What is needed:
Go through the data and copy every line exactly, but not the images.
══ Data shown
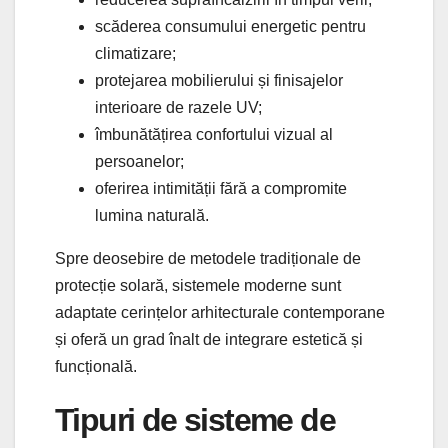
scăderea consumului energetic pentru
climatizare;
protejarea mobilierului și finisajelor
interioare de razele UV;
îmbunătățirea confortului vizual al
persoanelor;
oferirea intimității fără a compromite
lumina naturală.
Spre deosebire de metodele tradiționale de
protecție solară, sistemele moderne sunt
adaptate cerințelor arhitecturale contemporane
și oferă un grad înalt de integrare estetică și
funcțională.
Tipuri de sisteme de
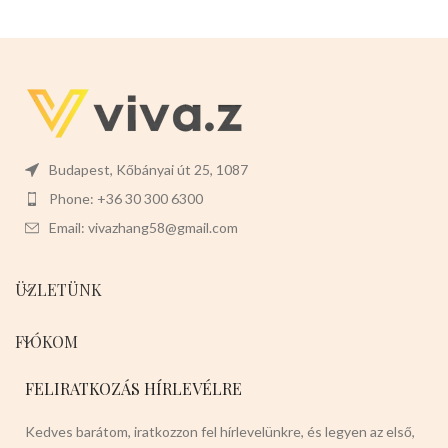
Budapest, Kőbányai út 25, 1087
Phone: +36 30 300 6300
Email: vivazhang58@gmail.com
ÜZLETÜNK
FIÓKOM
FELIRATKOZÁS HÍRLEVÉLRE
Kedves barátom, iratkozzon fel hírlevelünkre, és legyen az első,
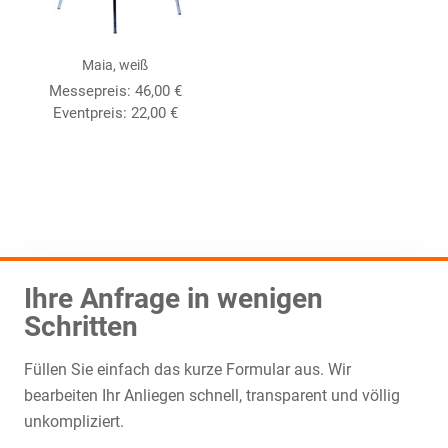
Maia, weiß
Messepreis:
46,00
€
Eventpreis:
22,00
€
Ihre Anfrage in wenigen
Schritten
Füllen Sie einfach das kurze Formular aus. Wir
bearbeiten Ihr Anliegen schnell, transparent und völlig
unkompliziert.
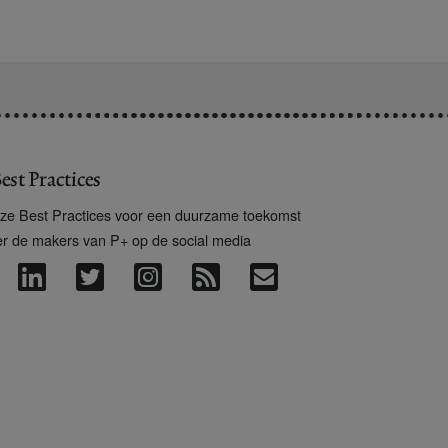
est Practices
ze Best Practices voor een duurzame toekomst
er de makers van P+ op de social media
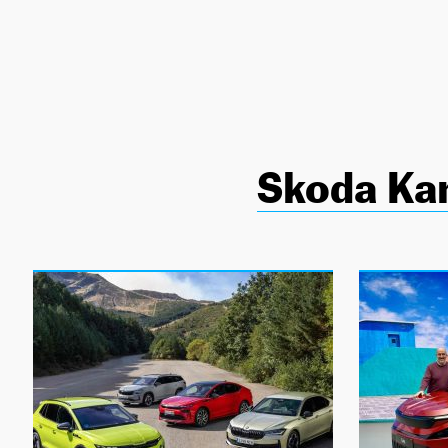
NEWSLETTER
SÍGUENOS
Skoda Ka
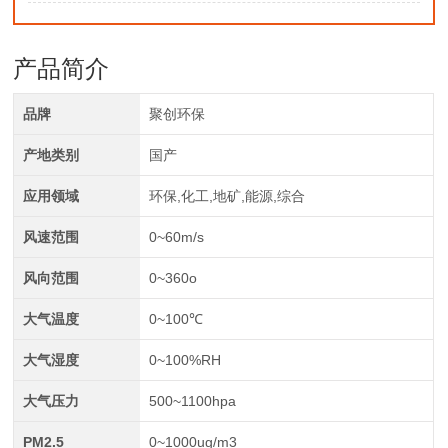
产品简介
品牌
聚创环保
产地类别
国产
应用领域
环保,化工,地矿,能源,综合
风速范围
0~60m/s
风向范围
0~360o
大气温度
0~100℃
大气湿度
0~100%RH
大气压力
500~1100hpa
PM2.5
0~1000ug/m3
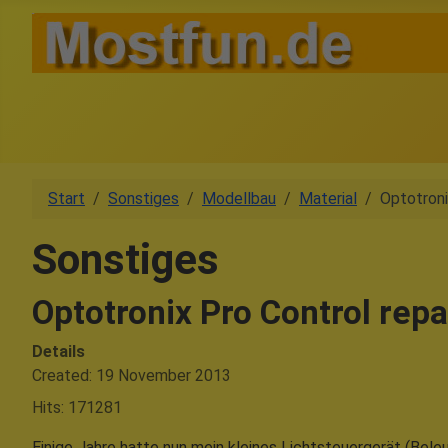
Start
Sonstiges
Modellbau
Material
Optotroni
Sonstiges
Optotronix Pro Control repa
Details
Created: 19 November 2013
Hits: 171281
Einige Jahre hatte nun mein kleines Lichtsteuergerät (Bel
════
Output below:
scăderea consumului energetic pentru
climatizare;
protejarea mobilierului și finisajelor
interioare de razele UV;
îmbunătățirea confortului vizual al
persoanelor;
oferirea intimității fără a compromite
lumina naturală.
Spre deosebire de metodele tradiționale de
protecție solară, sistemele moderne sunt
adaptate cerințelor arhitecturale contemporane
și oferă un grad înalt de integrare estetică și
funcțională.
Tipuri de sisteme de
Budapest, Kőbányai út 25, 1087
Phone: +36 30 300 6300
Email: vivazhang58@gmail.com
ÜZLETÜNK
FIÓKOM
FELIRATKOZÁS HÍRLEVÉLRE
Kedves barátom, iratkozzon fel hírlevelünkre, és legyen az első,
Maia, weiß
Messepreis:
46,00
€
Eventpreis:
22,00
€
Ihre Anfrage in wenigen
Schritten
Füllen Sie einfach das kurze Formular aus. Wir
bearbeiten Ihr Anliegen schnell, transparent und völlig
unkompliziert.
est Practices
ze Best Practices voor een duurzame toekomst
er de makers van P+ op de social media
NEWSLETTER
SÍGUENOS
Skoda Ka
产品简介
品牌
聚创环保
产地类别
国产
应用领域
环保,化工,地矿,能源,综合
风速范围
0~60m/s
风向范围
0~360o
大气温度
0~100℃
大气湿度
0~100%RH
大气压力
500~1100hpa
PM2.5
0~1000ug/m3
Start
Sonstiges
Modellbau
Material
Optotroni
Sonstiges
Optotronix Pro Control repa
Details
Created: 19 November 2013
Hits: 171281
Einige Jahre hatte nun mein kleines Lichtsteuergerät (Bel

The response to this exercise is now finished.